In the repro code I use an asynchronous startup error detection technique, using the "error" event. In the log output we can see that this event is being caught, indicating ENOENT (command/executable not found, as desired in this repro). That's great.
After this one can still call the kill()
method on the process. The call "succeeds", silently swallowing a problem. The problem as I would put it into words: "there is no process that you can kill here", and that problem should not be silently swallowed, because it makes it too easy to write code with race conditions.
I believe that this should be considered a bug in NodeJS: this is a programmer error, i.e. this should throw an Error, as it would in other programming environments. If unhandled, this should crash the code, indicating to the programmer that their assumption that the process is alive was wrong. The programmer should be required to explicitly handle an error thrown by kill()
.
It's not necessary to demonstrate the struggle, but maybe makes it easier to understand: the repro code calls kill() another time, about 1 second after the startup error had happened. That kill() also swallows the problem.
I don't know if internally the kill()
method just is a noop in this case (where the runtime knows that there is no PID to issue a kill()
system call to), or if it actually calls the system call and then swallows the ENOENT. But in both cases it makes a conscious choice, knows about the absence of the process, and hides the erroneous attempt from the programmer.

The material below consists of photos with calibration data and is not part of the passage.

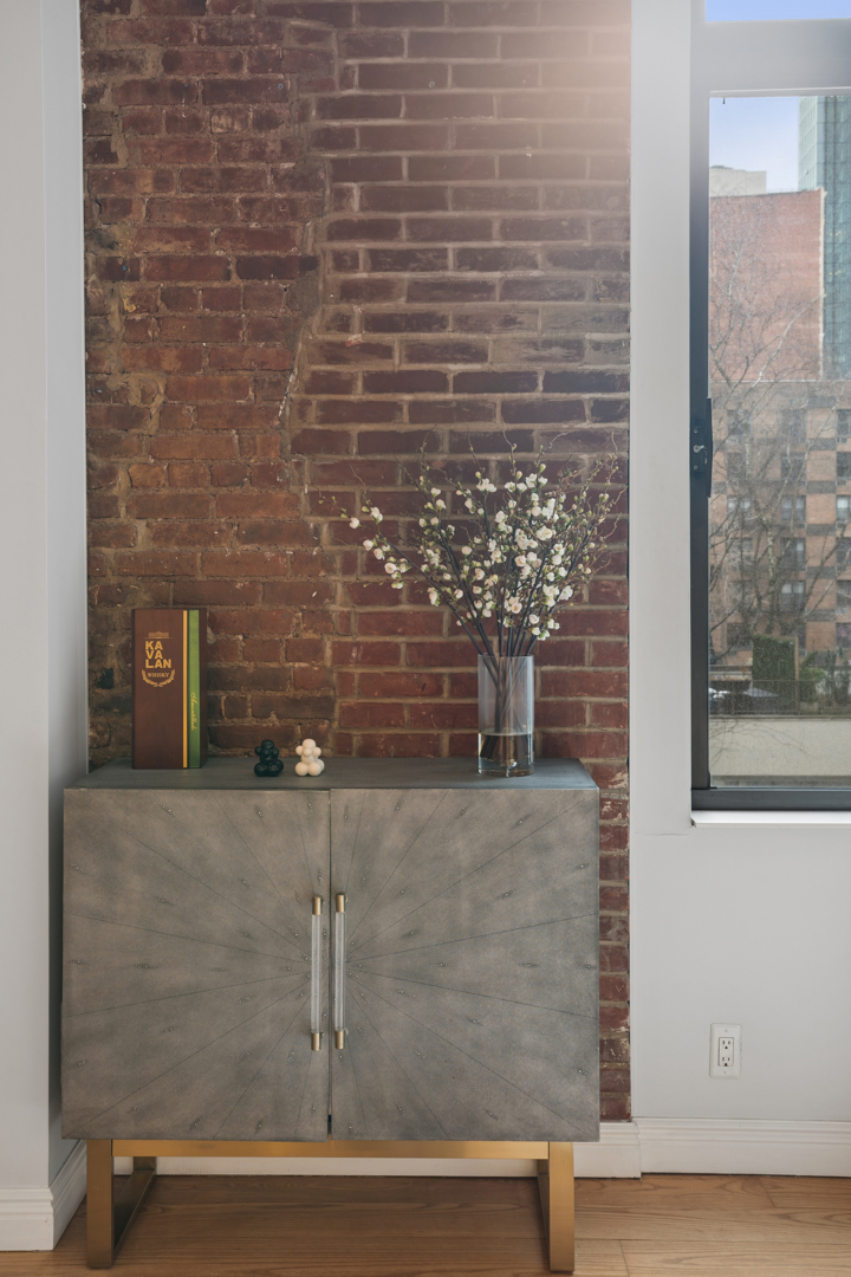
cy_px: 638
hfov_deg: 40.0
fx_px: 1170
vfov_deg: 57.2
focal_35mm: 33
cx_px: 426
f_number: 8
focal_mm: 33
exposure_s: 1/2
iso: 100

There could be two ways to check for the error synchronously:
- The underlying
kill()
system call does fail with ENOENT, if it is even executed. - If the underlying
kill()
system call is not executed then the runtime seems to have internal state about the fact that the process is not there (I am pretty sure that this is what's happening, see my code comments in the repro code). That state could be used.
It is documented that
The ChildProcess object may emit an 'error' event if the signal cannot be delivered
If this is meant to be the only, reliable, documented way to find out that a kill()
failed (not quite clear from the documentation) then I think the repro code is also quite insightful: in the repro code that event handler is not called after the erroneous kill()
. That's in fact proven by the additional 1-second wait, during which I would expect that handler to be called.
In the repro code comments I have pointed out that the runtime magically detects that the child process is gone, and it terminates the code pre-maturely, to prevent an indefinitely long wait from happening.
That is, I think this issue mainly reveals a rather mean inconsistency where the runtime sometimes seems to consider the fact that there is no process, and sometimes it doesn't, making it difficult to write robust child process management code.
Note: currently there does not seem to be a documented synchronous way to detect a child process startup error (upon common system call errors such as ENOENT and EACCES), and no documented synchronous way to check for process "liveness", although both could be done synchronously with "fast" system calls. This might be strongly related to this topic here. Related: eclipse-theia/theia#3447 and nodejs/help#1191.